## Record set:
• • • • •

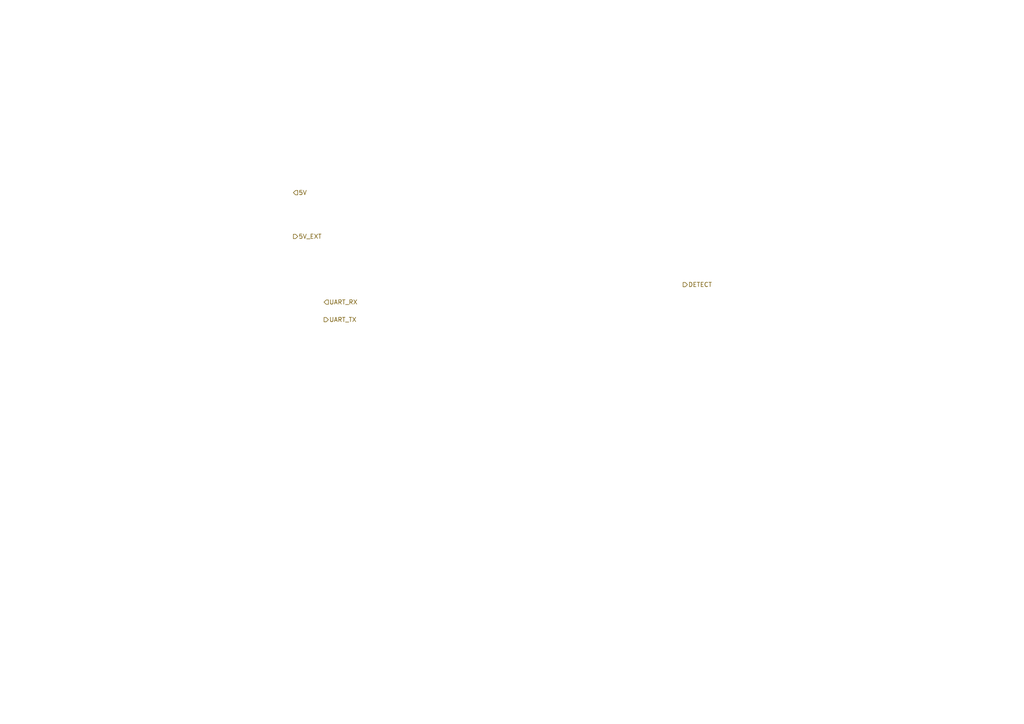
<source format=kicad_sch>
(kicad_sch (version 20211123) (generator eeschema)

  (uuid f02f2b57-2380-46e3-b4c3-c8bc1036b7ae)

  (paper "A4")

  


  (hierarchical_label "DETECT" (shape output) (at 198.12 82.55 0)
    (effects (font (size 1.27 1.27)) (justify left))
    (uuid 2392f1e3-5e79-4304-86f8-a831ac7f3cfb)
  )
  (hierarchical_label "5V" (shape input) (at 85.09 55.88 0)
    (effects (font (size 1.27 1.27)) (justify left))
    (uuid 2b55a445-84c2-4ce4-905e-fea800016f10)
  )
  (hierarchical_label "UART_TX" (shape output) (at 93.98 92.71 0)
    (effects (font (size 1.27 1.27)) (justify left))
    (uuid a6598e40-85f4-4a87-b156-dfd047288997)
  )
  (hierarchical_label "UART_RX" (shape input) (at 93.98 87.63 0)
    (effects (font (size 1.27 1.27)) (justify left))
    (uuid ba75812d-1823-4dba-8194-dc4f3d902b39)
  )
  (hierarchical_label "5V_EXT" (shape output) (at 85.09 68.58 0)
    (effects (font (size 1.27 1.27)) (justify left))
    (uuid cf565258-e7de-476b-8d60-8bd76a5b506f)
  )
)

</source>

• • • • •

## What is being asked:
When you print the entries, keep every line exactly as it is and drop the pictures.

## Answer to this problem:
<source format=kicad_sch>
(kicad_sch (version 20211123) (generator eeschema)

  (uuid f02f2b57-2380-46e3-b4c3-c8bc1036b7ae)

  (paper "A4")

  


  (hierarchical_label "DETECT" (shape output) (at 198.12 82.55 0)
    (effects (font (size 1.27 1.27)) (justify left))
    (uuid 2392f1e3-5e79-4304-86f8-a831ac7f3cfb)
  )
  (hierarchical_label "5V" (shape input) (at 85.09 55.88 0)
    (effects (font (size 1.27 1.27)) (justify left))
    (uuid 2b55a445-84c2-4ce4-905e-fea800016f10)
  )
  (hierarchical_label "UART_TX" (shape output) (at 93.98 92.71 0)
    (effects (font (size 1.27 1.27)) (justify left))
    (uuid a6598e40-85f4-4a87-b156-dfd047288997)
  )
  (hierarchical_label "UART_RX" (shape input) (at 93.98 87.63 0)
    (effects (font (size 1.27 1.27)) (justify left))
    (uuid ba75812d-1823-4dba-8194-dc4f3d902b39)
  )
  (hierarchical_label "5V_EXT" (shape output) (at 85.09 68.58 0)
    (effects (font (size 1.27 1.27)) (justify left))
    (uuid cf565258-e7de-476b-8d60-8bd76a5b506f)
  )
)

</source>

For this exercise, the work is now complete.